On 12 February 1951, Italian businessman Giovanni Battista Giorgini held a fashion show in Florence, as he wanted to re-make Italy the international trendsetter for designs. Prior to his 1951–53 soirées, Italy had been exporting luxury fashion goods and handbags to other nations and the USA. His fashion shows were a huge success,[clarification needed] and saw the possibility of Italy returning to its original position. In the 1960s, the designer handbags produced by Gucci drew the attention of numerous stars and celebrities, such as Grace Kelly, Peter Sellers, Audrey Hepburn and Jacqueline Kennedy Onassis, and Gucci's "GG" monogram logo became synonymous with Hollywood chic. American First Lady Jackie Kennedy became a close friend of Italian designer Valentino Garavani, and was well known for having worn his clothes ever since 1965, and at her marriage to Aristotle Onassis. Even though Florence was Italy's fashion capital in the 50s and 60s, Milan led the way in the 70s and 80s, with then-new labels, such as Versace, Armani and Dolce & Gabbana opening up and setting up their first boutiques and emporia. Until the 1970s, Italian fashion was mainly designed for rich and famous people, more or less like the French "Haute Couture". Yet, in the 1970s and 80s, Italian fashion started to concentrate on ready-to-wear clothes, such as jeans, jumpers and miniskirts. Milan became more affordable and stylish for shoppers, and Florence was deposed of its position as the Italian fashion capital. In the 1990s, also, new clothing labels, such as Miu Miu and Geox, started to appear around the world. Today, and during that period, many famous celebrities, such as Beyoncé, Axl Rose, Elton John, Naomi Campbell, Elizabeth Hurley, Lady Gaga, Victoria Beckham, Madonna, Britney Spears, Rihanna, Alexandra Burke, Christina Aguilera, and even Diana, Princess of Wales, are or were famous clients of numerous Italian fashion brands, such as Dolce & Gabbana, Gucci and Versace.

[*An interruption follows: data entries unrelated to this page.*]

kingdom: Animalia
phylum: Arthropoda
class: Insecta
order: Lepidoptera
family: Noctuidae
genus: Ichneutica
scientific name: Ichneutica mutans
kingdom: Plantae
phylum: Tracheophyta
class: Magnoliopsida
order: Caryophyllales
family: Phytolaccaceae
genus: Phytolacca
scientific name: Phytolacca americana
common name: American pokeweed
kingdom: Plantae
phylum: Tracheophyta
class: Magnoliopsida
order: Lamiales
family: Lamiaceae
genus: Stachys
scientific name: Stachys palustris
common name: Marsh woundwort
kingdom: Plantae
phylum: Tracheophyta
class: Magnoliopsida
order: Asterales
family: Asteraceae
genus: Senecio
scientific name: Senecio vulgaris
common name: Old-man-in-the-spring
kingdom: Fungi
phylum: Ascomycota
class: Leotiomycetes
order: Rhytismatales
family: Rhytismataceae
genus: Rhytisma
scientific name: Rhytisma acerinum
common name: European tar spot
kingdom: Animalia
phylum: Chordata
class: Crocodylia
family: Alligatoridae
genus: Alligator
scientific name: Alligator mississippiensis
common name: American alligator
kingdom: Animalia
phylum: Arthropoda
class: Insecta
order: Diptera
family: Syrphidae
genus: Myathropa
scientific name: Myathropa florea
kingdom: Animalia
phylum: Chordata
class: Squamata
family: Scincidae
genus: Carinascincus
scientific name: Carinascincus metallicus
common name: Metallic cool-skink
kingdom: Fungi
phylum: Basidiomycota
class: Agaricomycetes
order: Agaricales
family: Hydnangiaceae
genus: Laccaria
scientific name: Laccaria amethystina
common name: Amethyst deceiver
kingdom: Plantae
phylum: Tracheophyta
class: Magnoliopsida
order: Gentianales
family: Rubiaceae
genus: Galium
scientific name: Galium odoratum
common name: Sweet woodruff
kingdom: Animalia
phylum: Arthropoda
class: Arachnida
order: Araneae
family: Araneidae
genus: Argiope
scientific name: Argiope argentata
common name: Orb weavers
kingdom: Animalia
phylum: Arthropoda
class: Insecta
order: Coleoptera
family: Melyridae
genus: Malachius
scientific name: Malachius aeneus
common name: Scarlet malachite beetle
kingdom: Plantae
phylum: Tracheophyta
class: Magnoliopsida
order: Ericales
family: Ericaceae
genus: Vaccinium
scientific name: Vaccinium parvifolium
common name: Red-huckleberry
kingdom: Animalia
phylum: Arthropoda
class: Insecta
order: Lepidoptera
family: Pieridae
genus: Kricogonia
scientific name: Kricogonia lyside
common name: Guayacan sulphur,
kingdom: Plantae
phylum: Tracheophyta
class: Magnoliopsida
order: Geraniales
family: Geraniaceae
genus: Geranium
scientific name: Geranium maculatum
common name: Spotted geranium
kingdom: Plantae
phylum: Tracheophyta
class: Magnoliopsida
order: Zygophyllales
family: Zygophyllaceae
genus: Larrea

Today, Milan and Rome are Italy's fashion capitals, and are major international centres for fashion design, competing with other cities such as Tokyo, Los Angeles, London, Paris and New York. Also, other cities such as Venice, Florence, Naples, Vicenza, Bologna, Genoa and Turin are important centres. The country's main shopping districts are the Via Montenapoleone fashion district and the Galleria Vittorio Emanuele (Milan), Via dei Condotti (Rome), and Via de' Tornabuoni (Florence).